Find $\angle BCA$, $\angle ABC$ and $\angle BAC$.
$ABCD$ is a cyclic quadrilateral.
$\angle BAD + \angle BCD = 180^\circ$ $\;\;\;$ [opposite angles of a cyclic quadrilateral are supplementary]
$\therefore \;$ $\angle BCD = 180^\circ - \angle BAD = 180^\circ - 103^\circ = 77^\circ$
But $\;$ $\angle BCD = \angle BCA + \angle ACD$
$\therefore \;$ $\angle BCA = \angle BCD - \angle ACD = 77^\circ - 50^\circ = 27^\circ$
$\angle ADC + \angle ABC = 180^\circ$ $\;\;\;$ [opposite angles of a cyclic quadrilateral are supplementary]

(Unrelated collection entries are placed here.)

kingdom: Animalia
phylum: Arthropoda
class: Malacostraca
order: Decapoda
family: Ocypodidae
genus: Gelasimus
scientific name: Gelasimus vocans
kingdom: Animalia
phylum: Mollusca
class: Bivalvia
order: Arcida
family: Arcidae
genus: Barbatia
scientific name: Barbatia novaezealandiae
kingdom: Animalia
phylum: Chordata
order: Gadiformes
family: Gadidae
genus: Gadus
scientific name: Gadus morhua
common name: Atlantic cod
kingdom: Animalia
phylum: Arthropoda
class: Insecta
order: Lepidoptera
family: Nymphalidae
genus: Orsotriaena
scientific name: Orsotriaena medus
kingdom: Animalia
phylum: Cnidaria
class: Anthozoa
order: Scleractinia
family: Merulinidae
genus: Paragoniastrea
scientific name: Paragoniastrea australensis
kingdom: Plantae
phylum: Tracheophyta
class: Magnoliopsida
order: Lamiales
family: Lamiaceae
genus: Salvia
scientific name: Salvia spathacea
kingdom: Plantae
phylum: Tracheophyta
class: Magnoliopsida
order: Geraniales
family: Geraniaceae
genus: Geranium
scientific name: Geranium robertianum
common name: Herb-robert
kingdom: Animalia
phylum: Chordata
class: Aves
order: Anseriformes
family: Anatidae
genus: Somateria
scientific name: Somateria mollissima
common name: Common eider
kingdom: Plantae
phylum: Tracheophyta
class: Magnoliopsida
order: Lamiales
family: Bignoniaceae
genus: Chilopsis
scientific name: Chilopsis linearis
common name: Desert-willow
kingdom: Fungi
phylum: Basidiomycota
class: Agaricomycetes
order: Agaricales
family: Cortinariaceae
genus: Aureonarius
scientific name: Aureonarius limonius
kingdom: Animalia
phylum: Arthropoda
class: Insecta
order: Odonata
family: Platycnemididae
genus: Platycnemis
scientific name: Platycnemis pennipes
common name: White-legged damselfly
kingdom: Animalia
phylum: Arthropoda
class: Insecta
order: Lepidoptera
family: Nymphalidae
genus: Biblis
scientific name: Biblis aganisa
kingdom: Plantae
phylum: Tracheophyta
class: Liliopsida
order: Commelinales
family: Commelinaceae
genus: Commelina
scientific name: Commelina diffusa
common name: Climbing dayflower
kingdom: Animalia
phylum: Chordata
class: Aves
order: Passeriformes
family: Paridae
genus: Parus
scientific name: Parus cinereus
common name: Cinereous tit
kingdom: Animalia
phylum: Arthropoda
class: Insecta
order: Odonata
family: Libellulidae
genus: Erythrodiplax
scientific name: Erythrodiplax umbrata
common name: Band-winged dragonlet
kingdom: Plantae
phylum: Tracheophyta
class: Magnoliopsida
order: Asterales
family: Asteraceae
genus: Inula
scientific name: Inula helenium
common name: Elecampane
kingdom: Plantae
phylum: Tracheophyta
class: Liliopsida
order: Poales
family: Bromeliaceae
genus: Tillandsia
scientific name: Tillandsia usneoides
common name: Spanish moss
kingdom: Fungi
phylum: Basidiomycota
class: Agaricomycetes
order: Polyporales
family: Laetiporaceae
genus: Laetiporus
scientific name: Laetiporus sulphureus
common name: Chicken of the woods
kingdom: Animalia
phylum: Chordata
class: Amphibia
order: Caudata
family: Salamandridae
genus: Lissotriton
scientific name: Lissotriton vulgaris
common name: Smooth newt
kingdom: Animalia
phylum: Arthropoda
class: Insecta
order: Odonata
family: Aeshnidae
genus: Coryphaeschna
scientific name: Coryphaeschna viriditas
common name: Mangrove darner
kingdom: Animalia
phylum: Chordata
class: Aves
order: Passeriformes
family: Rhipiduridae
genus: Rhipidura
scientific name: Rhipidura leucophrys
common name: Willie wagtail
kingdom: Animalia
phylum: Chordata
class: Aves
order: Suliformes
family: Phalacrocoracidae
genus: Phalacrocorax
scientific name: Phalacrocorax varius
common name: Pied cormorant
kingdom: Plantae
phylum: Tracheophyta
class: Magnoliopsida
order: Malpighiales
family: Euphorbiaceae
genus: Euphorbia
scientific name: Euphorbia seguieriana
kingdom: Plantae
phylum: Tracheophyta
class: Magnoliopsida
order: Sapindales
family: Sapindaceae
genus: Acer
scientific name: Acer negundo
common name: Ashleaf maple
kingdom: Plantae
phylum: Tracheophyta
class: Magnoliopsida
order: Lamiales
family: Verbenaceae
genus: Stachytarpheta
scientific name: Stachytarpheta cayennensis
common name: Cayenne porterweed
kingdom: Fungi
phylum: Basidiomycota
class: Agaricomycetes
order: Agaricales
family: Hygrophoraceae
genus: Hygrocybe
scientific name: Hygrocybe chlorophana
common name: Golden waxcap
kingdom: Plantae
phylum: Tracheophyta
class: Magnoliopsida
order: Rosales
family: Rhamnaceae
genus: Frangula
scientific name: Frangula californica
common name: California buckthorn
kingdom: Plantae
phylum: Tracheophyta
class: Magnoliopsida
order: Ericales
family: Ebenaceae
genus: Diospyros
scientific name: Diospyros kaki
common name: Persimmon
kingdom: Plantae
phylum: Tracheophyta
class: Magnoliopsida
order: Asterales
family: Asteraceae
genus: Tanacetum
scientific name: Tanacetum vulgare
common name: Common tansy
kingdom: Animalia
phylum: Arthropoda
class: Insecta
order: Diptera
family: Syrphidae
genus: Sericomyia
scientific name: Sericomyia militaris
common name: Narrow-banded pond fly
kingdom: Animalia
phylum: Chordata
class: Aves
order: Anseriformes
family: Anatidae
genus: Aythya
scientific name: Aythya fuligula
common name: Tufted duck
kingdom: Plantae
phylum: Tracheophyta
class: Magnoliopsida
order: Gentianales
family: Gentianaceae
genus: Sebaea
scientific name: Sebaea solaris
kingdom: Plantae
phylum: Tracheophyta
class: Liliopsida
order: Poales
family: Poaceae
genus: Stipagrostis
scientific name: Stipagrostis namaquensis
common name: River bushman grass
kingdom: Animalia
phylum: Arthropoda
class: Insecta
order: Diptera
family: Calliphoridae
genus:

$\therefore \;$ $\angle ABC = 180^\circ - \angle ADC = 180^\circ - 75^\circ = 105^\circ$
In $\triangle ABC$, $\;$ $\angle BAC + \angle ABC + \angle BCA = 180^\circ$ $\;\;\;$ [sum of angles of a triangle equal $180^\circ$]
$\therefore \;$ $\angle BAC = 180^\circ - \angle ABC - \angle BCA = 180^\circ - 105^\circ - 27^\circ = 48^\circ$
$\therefore \;$ $\angle BCA = 27^\circ, \; \angle ABC = 105^\circ, \; \angle BAC = 48^\circ$